The wife works at a
meth lab methadone clinic (she's their nurse).
They're having a customer appreciation day today, with coffee and snacks. I was slated to do coffee.
I showed up and they already had a percolator of Folgers going. I'd been told they had been planning to use a regular drip machine, which would have made more sense, I think, since the customers aren't all there at once (smaller batches throughout the day, better than one or two big ones with hours to stale).
I set to figuring out the drip machine in another room. It was a Sunbeam. It had a miniscule basket and a 72 oz carafe. The water just dribbled into the middle of the basket. Why do they do this kind of thing?
I have no idea what the water temperature was, because I never got around to being patient enough with the darned thing to appreciate how terrible it probably was. I was too busy dealing with the fact that its brew cycle was 10 minutes. But hey! That meant that the basket that wouldn't hold enough coffee for 72 ounces of brewing was perfect for splitting the cycle in half. Just stop the thing halfway through and change the grind.
Thus did two wrongs make a right.
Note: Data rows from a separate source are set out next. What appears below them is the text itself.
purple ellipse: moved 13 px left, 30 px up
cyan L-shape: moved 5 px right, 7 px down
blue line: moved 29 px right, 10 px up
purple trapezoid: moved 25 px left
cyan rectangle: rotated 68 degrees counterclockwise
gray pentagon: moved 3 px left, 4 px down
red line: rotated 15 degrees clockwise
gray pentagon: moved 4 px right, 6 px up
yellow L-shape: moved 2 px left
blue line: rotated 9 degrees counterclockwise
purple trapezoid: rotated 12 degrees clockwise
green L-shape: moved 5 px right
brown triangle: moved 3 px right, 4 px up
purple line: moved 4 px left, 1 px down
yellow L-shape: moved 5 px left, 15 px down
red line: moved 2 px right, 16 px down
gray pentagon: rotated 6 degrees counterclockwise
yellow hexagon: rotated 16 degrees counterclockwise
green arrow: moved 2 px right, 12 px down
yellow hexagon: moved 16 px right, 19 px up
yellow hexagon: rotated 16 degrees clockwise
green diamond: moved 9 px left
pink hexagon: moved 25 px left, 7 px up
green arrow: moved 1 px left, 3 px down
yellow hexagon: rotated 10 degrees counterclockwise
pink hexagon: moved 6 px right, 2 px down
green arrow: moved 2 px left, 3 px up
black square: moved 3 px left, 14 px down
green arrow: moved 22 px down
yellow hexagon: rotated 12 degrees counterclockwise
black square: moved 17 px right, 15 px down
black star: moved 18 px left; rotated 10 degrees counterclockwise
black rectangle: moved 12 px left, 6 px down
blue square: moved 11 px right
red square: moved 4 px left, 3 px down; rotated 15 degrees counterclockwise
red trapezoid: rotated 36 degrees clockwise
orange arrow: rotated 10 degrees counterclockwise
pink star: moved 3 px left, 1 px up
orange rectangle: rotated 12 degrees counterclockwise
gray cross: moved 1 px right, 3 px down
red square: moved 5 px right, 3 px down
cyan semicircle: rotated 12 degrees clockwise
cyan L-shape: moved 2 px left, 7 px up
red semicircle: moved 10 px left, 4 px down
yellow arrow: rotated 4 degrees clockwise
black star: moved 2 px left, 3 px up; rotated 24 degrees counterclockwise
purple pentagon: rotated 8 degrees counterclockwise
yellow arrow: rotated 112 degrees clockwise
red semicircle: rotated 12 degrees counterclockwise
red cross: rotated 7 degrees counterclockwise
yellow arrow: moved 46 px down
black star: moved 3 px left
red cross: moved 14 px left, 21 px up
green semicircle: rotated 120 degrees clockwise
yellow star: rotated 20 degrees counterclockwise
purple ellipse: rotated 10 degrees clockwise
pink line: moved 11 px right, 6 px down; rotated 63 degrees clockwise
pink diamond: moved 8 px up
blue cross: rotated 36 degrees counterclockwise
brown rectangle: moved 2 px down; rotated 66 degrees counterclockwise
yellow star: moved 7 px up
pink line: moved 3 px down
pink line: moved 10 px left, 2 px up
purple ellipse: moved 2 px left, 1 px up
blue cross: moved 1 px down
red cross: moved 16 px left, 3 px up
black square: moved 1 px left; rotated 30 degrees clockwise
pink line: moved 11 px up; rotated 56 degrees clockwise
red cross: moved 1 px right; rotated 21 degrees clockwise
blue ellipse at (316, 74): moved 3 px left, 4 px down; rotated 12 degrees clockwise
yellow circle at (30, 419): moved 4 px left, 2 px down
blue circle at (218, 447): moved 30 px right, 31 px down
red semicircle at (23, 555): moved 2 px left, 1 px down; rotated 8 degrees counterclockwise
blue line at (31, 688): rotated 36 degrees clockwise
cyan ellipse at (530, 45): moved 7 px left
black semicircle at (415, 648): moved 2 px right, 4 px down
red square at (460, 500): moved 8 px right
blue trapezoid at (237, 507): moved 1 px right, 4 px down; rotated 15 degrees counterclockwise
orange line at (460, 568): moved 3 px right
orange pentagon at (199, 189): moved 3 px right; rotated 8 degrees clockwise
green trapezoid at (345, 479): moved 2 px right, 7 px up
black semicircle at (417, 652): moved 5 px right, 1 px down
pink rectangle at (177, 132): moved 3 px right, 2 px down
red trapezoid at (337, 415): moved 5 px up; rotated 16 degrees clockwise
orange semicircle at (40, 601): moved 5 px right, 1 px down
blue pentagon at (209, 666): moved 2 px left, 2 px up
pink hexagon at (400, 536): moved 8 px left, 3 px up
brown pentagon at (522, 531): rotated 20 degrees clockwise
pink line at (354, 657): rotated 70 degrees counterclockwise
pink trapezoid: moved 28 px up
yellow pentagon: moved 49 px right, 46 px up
It helped that I tweaked the grind quite coarse on the spot.
Oh -- they were out of filters. I used their last two.
Walking into a situation cold and being expected to produce good coffee can be interesting. It'd almost make a great reality show: the hapless coffee geeks arrive on set and are each handed some ungodly thing drawn from the shelves of a Goodwill store, and their results are judged by expert cuppers.